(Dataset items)
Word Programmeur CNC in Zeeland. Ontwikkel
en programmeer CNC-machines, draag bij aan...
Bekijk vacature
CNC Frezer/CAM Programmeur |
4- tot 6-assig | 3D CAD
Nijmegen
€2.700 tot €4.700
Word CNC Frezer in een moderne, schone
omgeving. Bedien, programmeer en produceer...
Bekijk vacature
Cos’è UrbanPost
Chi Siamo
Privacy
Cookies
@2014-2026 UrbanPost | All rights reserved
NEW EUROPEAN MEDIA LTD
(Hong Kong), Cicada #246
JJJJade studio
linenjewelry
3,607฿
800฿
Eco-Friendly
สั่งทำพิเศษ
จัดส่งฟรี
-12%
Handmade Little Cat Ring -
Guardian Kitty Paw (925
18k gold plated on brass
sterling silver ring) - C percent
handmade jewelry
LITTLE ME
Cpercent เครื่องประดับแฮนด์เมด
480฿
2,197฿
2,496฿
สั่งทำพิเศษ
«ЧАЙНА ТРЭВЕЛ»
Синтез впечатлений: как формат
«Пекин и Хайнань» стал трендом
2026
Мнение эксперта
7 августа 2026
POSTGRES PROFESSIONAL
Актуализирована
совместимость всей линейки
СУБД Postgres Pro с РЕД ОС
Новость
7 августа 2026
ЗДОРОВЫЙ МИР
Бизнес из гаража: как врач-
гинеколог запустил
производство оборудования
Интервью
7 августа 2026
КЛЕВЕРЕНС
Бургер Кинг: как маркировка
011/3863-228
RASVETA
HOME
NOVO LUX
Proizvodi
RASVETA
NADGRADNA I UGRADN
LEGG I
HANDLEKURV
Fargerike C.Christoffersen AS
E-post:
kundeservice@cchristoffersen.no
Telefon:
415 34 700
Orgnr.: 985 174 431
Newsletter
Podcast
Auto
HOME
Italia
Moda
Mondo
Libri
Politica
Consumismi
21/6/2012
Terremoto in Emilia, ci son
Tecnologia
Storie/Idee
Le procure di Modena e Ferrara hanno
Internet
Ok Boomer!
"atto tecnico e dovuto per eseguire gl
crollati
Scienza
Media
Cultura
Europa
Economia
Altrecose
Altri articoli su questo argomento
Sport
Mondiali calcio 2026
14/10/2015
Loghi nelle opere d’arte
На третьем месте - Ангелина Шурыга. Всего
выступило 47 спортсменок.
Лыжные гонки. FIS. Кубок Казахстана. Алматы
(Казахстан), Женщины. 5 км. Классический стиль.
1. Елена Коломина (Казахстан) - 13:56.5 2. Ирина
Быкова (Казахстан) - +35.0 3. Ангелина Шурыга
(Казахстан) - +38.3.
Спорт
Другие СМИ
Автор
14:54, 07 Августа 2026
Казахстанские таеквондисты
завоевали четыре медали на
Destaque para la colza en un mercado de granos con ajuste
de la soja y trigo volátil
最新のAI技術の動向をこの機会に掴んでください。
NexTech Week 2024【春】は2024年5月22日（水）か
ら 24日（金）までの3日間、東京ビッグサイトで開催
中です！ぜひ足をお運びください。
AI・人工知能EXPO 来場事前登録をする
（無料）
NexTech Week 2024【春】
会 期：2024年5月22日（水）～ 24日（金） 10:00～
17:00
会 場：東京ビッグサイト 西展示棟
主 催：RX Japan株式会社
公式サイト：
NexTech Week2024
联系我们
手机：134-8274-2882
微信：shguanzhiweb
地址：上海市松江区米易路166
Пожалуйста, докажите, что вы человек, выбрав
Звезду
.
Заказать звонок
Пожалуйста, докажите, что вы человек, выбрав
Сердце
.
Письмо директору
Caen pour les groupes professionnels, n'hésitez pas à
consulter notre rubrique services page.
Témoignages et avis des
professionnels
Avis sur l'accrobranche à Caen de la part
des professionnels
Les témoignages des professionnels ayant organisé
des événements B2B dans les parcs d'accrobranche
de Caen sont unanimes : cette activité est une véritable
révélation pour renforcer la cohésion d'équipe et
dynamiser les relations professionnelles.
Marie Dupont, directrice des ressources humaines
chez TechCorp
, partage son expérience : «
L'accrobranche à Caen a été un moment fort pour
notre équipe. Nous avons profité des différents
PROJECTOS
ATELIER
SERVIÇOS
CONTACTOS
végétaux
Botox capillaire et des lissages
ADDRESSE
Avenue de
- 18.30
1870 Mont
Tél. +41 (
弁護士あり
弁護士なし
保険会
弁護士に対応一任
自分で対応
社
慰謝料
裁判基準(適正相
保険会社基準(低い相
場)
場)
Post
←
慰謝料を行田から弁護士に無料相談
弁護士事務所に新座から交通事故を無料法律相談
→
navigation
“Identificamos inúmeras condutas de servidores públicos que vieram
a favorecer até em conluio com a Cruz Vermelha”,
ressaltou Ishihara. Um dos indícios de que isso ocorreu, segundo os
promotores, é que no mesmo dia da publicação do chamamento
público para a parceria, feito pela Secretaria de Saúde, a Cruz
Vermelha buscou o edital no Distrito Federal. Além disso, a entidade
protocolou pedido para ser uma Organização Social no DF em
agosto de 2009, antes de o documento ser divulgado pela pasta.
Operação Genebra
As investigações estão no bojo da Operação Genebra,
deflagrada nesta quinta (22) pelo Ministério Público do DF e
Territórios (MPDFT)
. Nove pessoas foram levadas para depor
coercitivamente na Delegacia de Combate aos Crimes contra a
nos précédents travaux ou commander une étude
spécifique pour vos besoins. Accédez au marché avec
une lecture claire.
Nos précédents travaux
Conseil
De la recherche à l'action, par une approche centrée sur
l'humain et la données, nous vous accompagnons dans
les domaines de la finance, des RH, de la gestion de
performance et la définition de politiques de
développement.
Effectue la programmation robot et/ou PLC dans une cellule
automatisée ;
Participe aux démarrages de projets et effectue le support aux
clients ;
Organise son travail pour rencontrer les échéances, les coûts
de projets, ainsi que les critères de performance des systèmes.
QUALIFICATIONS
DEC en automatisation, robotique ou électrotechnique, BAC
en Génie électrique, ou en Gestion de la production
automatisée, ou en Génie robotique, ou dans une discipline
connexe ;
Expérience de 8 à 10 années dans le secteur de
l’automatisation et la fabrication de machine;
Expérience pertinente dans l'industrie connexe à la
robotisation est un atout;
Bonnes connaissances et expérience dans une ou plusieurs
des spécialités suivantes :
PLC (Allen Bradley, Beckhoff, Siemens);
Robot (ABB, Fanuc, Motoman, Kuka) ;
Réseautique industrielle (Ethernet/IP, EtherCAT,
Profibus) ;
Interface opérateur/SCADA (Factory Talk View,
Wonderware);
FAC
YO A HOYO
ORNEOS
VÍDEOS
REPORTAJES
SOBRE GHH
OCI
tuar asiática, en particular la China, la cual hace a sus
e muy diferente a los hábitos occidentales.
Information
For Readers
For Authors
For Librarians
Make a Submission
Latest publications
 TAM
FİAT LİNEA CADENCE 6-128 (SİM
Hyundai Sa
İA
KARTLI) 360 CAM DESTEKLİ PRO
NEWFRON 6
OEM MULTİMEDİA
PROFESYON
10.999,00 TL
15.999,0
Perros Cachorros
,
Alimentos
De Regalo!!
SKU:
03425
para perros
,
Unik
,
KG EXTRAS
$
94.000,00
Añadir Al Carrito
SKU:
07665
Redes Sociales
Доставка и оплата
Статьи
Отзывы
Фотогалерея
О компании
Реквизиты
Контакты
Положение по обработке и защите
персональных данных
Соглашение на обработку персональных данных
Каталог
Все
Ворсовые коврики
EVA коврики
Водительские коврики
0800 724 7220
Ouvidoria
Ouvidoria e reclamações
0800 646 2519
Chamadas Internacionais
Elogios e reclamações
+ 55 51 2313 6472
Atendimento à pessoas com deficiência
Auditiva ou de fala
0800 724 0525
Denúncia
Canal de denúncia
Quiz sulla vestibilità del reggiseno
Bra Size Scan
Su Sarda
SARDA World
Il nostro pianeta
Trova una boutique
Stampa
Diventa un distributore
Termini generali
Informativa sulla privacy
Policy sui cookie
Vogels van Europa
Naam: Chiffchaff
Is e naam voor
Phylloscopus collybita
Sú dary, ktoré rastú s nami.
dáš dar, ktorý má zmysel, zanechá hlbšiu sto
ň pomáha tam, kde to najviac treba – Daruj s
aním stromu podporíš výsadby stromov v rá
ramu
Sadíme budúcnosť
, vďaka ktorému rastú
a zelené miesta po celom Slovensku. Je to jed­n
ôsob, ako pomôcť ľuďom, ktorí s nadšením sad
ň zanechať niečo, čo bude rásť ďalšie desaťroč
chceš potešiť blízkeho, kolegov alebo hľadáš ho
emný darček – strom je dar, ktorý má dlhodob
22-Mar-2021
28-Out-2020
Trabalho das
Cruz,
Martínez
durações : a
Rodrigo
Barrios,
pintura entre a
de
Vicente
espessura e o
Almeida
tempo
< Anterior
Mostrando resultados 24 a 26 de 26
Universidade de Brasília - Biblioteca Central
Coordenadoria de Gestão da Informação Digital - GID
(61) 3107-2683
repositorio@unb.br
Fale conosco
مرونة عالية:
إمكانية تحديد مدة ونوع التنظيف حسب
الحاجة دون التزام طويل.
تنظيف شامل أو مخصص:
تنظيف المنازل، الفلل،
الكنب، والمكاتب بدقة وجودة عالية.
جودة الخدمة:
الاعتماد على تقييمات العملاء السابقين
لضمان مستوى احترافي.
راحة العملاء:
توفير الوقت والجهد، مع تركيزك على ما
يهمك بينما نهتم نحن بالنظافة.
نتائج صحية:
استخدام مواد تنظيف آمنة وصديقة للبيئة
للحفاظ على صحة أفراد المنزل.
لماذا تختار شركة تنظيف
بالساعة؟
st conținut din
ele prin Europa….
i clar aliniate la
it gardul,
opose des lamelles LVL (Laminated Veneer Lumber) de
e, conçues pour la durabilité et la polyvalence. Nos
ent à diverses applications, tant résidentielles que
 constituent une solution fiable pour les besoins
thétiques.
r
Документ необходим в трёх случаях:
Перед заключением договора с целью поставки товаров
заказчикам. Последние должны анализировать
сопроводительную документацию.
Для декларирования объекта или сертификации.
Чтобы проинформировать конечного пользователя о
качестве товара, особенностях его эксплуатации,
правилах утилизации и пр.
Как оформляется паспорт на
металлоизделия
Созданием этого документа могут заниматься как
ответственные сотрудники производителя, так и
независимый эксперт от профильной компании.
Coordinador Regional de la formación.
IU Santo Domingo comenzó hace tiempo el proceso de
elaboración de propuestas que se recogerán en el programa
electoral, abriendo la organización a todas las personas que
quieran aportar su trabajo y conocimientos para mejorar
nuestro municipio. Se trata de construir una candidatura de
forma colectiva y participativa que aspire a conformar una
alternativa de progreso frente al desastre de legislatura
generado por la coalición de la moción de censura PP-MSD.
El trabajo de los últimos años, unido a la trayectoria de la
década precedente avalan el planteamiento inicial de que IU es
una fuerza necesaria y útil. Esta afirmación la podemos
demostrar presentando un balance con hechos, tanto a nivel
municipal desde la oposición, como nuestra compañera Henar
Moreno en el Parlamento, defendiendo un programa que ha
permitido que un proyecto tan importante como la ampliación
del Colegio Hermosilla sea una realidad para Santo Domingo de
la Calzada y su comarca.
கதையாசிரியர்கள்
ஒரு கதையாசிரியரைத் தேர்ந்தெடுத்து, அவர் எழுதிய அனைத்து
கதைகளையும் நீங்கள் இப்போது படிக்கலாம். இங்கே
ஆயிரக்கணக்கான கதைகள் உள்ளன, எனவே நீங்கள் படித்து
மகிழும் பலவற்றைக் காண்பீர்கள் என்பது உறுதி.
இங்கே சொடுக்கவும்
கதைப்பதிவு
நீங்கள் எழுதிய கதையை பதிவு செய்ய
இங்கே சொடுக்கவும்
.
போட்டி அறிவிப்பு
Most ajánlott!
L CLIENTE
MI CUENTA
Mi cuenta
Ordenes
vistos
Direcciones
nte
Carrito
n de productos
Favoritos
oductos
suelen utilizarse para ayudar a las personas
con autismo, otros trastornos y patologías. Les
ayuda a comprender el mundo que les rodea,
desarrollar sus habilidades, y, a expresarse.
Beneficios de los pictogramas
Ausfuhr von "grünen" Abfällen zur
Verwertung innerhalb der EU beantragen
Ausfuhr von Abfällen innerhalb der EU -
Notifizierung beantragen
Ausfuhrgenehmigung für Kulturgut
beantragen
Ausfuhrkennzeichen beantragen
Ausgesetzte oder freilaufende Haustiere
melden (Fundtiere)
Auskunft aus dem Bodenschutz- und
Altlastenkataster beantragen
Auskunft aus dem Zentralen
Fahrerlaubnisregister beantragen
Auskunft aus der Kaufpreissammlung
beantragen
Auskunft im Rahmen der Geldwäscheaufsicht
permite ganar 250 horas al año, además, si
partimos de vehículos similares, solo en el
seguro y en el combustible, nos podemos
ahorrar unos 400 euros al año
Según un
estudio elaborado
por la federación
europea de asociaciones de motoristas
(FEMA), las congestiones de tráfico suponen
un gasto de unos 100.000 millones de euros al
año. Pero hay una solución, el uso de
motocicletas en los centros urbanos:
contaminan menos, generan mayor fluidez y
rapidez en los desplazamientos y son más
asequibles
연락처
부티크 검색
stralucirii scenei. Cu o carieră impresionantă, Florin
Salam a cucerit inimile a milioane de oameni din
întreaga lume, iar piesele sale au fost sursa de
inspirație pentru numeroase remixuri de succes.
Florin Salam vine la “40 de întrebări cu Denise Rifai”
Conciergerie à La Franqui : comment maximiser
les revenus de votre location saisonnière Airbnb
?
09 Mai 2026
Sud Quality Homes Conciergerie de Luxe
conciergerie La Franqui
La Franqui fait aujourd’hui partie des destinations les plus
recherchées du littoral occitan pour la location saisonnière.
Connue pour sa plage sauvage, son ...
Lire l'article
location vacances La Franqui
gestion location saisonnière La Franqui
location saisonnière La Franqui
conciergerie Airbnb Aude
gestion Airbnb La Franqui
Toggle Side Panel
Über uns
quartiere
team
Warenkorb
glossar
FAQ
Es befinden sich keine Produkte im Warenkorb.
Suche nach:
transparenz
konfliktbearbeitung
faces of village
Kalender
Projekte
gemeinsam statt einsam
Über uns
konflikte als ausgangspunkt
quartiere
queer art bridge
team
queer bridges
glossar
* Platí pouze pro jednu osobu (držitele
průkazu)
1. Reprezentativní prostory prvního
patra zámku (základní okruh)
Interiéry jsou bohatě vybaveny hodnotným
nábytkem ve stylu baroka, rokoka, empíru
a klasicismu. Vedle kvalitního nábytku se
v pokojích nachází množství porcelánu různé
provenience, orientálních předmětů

#### BRIEF:
Return every line from the entries above that contains the word "Cruz".

#### EXERCISE ANSWER:
a favorecer até em conluio com a Cruz Vermelha”,
público para a parceria, feito pela Secretaria de Saúde, a Cruz
Cruz,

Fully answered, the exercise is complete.